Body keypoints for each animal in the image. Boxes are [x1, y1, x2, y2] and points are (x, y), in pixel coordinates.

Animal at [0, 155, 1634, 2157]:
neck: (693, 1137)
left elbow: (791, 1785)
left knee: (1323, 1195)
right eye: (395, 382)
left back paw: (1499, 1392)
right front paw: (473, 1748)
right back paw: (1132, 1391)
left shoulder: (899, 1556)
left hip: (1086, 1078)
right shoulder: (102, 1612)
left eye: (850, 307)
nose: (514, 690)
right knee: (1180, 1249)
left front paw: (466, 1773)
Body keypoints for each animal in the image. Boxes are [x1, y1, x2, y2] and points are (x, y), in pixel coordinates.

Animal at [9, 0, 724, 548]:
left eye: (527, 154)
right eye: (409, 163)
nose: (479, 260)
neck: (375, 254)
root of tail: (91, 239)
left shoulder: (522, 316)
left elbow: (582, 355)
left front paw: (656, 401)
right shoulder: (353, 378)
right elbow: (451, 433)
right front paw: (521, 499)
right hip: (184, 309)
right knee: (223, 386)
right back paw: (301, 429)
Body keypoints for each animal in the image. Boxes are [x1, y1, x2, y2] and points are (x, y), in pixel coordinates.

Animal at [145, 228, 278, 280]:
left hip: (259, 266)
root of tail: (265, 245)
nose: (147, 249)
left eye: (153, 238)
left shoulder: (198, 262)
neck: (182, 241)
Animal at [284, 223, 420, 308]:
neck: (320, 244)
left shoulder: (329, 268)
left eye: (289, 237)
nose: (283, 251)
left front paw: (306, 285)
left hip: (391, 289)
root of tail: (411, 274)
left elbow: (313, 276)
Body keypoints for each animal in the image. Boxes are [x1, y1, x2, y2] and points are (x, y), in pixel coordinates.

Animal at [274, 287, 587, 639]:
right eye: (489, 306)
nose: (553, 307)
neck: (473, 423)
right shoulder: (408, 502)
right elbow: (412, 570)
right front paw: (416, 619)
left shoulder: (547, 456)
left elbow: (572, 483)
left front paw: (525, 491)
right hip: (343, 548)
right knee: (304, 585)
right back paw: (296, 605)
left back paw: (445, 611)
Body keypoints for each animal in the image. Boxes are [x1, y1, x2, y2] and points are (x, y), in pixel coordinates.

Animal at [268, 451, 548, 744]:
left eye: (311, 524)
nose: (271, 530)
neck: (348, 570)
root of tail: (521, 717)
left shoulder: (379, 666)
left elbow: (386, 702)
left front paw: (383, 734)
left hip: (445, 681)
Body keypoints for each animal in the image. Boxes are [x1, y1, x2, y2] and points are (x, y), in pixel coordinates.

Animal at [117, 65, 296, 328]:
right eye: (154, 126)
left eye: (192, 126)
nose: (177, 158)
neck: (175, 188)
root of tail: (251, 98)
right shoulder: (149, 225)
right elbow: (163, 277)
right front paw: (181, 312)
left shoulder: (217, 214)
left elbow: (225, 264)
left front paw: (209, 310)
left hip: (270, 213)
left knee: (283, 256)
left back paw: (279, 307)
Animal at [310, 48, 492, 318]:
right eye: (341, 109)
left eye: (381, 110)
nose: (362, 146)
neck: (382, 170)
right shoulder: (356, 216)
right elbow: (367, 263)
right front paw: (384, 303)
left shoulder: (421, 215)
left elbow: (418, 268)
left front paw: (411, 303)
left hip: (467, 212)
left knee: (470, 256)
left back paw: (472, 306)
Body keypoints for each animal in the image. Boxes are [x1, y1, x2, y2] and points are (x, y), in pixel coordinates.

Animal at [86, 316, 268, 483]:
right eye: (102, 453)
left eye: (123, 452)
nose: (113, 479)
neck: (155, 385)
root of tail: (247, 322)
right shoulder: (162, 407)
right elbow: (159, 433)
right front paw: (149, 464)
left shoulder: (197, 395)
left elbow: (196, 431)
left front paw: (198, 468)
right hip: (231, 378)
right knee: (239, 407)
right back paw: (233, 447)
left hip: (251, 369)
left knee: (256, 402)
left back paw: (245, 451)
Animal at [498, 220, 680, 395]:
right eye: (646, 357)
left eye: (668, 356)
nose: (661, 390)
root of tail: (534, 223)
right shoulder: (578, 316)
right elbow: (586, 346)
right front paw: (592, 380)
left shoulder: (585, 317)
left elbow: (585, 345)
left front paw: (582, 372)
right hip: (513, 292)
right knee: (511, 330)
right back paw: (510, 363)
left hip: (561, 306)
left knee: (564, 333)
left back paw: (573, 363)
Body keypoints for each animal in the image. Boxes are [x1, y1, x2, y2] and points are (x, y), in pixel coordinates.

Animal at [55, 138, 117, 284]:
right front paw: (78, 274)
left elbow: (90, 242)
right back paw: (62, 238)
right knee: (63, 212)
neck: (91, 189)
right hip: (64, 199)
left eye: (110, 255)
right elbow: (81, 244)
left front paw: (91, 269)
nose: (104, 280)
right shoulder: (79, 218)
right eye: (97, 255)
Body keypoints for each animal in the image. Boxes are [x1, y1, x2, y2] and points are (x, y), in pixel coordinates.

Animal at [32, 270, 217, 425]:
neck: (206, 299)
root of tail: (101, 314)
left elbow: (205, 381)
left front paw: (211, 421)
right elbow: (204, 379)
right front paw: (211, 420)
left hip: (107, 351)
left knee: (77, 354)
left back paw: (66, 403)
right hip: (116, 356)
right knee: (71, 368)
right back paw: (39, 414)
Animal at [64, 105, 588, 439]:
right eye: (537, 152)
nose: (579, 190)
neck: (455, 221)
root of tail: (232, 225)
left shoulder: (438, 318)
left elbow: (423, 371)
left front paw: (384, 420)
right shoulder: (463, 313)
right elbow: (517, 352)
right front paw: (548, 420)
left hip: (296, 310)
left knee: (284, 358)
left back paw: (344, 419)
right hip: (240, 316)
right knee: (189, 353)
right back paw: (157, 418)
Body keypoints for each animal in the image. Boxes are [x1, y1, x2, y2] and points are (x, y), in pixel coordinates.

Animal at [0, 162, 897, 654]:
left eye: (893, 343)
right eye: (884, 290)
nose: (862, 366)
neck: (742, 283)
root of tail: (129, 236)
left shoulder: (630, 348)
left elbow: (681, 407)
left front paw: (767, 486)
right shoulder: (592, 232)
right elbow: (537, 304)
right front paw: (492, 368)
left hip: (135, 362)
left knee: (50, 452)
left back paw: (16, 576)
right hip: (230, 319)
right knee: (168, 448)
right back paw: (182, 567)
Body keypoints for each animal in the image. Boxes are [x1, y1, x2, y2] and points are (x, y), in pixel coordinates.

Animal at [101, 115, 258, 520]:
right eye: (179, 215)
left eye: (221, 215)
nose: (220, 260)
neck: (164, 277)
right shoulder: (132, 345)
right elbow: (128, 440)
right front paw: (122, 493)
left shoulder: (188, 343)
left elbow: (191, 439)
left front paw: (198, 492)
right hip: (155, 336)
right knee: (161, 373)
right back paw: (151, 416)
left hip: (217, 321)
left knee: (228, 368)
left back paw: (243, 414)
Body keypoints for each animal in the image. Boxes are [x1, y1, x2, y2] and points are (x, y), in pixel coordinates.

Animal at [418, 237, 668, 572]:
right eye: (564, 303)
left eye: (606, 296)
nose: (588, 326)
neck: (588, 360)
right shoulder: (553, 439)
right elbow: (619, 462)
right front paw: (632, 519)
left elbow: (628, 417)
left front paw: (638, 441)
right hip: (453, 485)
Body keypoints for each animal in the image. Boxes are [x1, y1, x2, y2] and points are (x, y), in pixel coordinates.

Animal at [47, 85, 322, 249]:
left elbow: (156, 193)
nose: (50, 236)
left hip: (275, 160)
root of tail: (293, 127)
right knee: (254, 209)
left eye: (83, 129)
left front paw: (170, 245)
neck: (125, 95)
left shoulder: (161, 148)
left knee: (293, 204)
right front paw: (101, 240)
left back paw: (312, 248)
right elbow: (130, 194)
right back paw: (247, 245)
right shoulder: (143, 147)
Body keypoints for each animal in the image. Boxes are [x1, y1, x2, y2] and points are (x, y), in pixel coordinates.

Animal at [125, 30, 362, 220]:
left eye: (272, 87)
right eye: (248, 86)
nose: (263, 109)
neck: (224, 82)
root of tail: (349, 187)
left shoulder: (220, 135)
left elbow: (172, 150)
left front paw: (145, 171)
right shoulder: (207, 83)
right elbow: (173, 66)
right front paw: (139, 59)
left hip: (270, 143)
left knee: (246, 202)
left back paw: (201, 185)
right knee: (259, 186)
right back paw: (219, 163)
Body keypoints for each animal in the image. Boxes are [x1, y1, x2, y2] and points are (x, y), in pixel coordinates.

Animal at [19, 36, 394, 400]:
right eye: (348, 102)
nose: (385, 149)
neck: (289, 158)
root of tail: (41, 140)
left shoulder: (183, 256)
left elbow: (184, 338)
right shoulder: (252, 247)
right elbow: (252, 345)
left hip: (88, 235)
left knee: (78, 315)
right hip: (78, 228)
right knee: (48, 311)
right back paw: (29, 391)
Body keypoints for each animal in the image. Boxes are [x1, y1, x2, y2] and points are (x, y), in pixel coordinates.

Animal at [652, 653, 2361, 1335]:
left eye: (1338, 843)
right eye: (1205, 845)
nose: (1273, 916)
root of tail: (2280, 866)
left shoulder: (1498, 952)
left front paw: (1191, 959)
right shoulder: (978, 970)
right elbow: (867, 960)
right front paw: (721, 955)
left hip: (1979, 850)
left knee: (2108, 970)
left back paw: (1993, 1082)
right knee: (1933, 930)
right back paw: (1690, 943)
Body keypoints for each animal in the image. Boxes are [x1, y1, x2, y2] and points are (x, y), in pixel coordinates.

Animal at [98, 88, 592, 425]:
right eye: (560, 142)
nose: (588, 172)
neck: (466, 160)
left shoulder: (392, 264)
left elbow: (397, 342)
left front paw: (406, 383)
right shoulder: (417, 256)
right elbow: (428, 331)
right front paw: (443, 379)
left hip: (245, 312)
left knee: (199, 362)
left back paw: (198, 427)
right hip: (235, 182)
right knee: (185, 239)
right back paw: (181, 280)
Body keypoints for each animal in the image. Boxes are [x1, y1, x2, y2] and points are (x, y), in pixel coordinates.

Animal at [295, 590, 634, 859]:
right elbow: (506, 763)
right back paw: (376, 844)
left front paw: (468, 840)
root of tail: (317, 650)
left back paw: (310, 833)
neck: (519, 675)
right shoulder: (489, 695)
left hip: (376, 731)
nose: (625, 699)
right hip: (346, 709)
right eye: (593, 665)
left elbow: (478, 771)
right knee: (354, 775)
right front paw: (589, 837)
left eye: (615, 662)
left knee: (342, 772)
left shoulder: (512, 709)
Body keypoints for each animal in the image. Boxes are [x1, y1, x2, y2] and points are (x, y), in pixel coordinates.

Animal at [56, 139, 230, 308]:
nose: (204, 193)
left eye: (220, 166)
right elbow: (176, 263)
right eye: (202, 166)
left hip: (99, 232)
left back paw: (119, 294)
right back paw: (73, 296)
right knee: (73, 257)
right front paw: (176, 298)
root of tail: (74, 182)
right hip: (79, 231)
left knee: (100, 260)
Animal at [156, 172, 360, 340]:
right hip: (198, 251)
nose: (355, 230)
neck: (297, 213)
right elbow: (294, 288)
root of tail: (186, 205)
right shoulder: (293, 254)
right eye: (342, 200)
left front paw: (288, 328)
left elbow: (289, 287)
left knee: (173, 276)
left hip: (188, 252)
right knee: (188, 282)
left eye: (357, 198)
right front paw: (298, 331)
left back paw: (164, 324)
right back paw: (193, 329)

★ ★ ★ ★ ★

Repeat exactly the lines from the one containing "left front paw: (288, 328)" to the end of the records.

left front paw: (288, 328)
left elbow: (289, 287)
left knee: (173, 276)
left hip: (188, 252)
right knee: (188, 282)
left eye: (357, 198)
right front paw: (298, 331)
left back paw: (164, 324)
right back paw: (193, 329)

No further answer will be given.